» **Selected extract**
** Begin **

Turning over his detailed drawings, his neatly written specifications and carefully worked argumentation, I was struck by the exemplary level of professional skill he employed at every turn.

The excellence of his work was not rewarded on anything like the scale accorded to City bankers and financiers, and, in terms of the honours process, his name barely reached the foothills. The obscurity in which most engineers live their lives is characteristic of British culture and is damaging.

When I worked as a careers officer during the 1980s and 1990s, it was common to find able sixth-form students with the aptitude to become scientists and technologists deciding instead to read financial management or law, since it was readily understood that engineering “did not pay”, that the career “opportunities” were relatively poor.

One might encourage a few to take the first step of a university technology degree course, only for the big financial institutions, crowding round the doors, to sweep them up when they graduated. Their numeracy skills were valued but not their inspirational practical talent.

During the same period, British narrow-mindedness about the value of engineering ability was demonstrated in the ill-conceived project to turn polytechnics into universities. A more enlightened approach would have accorded the polytechnics a proud status in their own right.

Patricia Graham

Tonbridge, Kent

Criticism of Israel or hatred of Jews?

I grew up with parents from the working-class East End who talked about “darkies” and “Yids”. I was first-generation university-educated, and my social mobility enlisted me to a professional class I naively expected to hold enlightened views. I was genuinely shocked the first time a neighbour did that thing they do when they drop their voice to say, “They’re Jewish, you know”, during an insulting anecdote.

** End **

» **Required task**
Answer these from the excerpt:
1. In which decades did the writer work as a careers officer?
2. Which project is given as an example of British narrow-mindedness about engineering ability?
3. Where were the parents of the writer of the second letter from?

» **Material supplied**
** Begin **

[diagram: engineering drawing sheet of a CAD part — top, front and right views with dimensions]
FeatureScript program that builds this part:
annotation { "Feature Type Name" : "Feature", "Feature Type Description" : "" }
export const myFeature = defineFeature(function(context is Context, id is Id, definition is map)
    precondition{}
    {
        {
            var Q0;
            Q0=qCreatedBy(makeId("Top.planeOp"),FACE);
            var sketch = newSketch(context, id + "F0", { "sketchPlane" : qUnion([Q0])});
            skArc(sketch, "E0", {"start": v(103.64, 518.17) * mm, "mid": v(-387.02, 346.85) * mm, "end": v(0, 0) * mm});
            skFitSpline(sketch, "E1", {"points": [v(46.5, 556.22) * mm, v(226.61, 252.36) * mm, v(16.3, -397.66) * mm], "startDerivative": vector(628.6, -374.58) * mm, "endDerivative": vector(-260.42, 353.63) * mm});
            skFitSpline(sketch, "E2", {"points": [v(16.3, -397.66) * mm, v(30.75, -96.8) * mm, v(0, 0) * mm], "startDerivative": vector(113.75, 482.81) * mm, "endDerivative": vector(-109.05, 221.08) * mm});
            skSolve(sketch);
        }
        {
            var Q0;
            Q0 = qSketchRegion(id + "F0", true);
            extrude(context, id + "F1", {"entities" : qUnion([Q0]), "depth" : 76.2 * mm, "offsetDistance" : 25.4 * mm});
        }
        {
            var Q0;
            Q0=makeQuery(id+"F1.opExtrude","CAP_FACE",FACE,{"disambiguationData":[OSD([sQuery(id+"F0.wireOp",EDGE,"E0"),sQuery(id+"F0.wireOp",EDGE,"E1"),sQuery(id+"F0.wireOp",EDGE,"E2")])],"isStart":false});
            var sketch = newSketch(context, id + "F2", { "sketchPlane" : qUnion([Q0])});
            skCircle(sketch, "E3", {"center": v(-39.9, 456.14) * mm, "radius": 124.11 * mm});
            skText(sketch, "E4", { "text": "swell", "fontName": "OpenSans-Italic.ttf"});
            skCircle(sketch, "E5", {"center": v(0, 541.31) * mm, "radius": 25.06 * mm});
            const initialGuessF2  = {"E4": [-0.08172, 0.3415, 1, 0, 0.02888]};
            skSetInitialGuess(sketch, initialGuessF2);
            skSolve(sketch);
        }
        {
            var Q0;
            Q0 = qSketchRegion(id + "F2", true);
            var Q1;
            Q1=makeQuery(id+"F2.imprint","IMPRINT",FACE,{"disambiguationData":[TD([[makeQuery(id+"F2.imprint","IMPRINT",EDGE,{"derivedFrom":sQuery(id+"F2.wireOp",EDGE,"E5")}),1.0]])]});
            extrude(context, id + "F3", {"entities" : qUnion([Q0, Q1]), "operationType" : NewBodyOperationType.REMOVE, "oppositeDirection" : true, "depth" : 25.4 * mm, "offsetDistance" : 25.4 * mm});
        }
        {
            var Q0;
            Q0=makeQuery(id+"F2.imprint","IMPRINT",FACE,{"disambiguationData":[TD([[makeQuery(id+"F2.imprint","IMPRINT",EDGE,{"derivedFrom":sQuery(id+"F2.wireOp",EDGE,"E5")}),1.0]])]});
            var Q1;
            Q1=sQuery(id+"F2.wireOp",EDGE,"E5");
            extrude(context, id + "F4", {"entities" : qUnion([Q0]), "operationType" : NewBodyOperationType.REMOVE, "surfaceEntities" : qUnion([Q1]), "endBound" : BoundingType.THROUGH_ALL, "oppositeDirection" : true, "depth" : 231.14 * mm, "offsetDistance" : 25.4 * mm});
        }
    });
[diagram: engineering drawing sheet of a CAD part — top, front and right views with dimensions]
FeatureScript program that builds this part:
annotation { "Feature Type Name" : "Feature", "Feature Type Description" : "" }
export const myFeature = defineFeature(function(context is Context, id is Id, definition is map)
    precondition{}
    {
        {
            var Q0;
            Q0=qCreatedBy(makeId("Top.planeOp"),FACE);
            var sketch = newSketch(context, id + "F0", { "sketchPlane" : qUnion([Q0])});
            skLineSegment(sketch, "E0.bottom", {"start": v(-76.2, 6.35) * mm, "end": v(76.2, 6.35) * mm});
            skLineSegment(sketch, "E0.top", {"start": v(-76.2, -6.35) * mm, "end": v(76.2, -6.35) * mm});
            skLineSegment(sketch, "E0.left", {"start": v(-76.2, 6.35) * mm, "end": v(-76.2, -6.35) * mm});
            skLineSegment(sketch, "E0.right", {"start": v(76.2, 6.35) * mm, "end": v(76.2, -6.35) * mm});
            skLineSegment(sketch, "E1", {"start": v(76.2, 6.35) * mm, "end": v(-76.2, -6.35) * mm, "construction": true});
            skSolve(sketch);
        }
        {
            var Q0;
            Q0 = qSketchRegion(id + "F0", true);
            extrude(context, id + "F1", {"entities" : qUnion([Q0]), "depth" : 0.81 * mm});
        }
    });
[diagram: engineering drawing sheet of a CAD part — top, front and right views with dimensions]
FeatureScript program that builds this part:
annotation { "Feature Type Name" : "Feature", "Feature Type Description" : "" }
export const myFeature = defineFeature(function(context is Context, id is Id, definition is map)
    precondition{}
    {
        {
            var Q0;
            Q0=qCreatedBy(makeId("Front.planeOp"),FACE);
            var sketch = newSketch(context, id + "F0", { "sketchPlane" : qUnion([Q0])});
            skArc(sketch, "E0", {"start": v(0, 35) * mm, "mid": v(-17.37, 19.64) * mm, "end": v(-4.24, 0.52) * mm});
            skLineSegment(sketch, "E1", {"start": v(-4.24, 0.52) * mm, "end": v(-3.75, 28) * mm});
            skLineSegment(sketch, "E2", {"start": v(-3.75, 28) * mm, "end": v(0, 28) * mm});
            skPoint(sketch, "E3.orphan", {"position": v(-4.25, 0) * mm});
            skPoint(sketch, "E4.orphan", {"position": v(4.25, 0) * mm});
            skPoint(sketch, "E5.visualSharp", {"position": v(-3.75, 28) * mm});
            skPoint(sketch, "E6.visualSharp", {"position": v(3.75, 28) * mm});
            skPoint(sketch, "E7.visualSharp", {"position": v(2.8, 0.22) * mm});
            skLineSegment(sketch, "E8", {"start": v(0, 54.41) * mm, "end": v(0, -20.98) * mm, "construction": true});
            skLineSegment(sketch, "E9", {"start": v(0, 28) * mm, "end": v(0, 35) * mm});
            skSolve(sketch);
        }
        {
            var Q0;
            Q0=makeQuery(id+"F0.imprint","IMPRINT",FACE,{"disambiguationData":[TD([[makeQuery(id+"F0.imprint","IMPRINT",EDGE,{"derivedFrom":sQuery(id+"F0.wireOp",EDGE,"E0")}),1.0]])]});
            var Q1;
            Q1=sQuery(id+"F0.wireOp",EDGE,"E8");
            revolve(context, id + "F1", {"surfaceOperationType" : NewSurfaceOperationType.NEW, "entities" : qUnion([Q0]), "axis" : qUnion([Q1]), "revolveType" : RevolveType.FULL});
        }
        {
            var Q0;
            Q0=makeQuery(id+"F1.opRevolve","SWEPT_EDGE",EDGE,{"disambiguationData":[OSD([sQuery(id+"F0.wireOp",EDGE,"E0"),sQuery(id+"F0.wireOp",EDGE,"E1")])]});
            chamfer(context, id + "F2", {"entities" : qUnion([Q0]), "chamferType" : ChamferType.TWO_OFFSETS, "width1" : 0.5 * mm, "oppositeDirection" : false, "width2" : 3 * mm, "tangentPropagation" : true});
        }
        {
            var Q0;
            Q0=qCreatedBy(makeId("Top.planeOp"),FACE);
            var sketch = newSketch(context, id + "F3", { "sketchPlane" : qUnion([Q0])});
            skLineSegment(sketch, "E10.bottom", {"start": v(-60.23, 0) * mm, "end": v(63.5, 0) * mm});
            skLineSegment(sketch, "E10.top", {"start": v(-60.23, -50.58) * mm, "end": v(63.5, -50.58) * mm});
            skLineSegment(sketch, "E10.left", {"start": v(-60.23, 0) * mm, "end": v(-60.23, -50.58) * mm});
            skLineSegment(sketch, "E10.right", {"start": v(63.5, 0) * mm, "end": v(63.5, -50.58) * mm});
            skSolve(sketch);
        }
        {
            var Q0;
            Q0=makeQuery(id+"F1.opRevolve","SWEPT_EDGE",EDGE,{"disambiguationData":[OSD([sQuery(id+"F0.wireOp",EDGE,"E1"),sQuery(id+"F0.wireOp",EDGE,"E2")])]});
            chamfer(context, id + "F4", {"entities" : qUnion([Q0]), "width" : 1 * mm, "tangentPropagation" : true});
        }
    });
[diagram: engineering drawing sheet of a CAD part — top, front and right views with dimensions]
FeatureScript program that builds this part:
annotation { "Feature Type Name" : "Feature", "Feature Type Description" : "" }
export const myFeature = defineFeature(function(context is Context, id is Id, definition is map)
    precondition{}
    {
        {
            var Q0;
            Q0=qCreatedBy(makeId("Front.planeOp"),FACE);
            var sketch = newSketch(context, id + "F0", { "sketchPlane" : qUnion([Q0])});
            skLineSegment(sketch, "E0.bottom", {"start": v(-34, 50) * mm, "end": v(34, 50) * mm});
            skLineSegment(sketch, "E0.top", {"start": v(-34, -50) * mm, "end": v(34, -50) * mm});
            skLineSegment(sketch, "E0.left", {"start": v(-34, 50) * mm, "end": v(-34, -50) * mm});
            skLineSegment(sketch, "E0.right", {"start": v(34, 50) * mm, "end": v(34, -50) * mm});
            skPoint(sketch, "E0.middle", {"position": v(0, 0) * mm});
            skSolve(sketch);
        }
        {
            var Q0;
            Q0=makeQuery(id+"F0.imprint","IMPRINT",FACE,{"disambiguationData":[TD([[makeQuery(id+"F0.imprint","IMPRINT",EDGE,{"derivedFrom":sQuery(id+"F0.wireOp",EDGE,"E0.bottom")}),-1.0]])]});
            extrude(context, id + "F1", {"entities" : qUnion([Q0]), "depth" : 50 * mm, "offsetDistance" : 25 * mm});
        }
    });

** End **

» **The completed task**
1. The 1980s and 1990s.
2. The project to turn polytechnics into universities.
3. The working-class East End.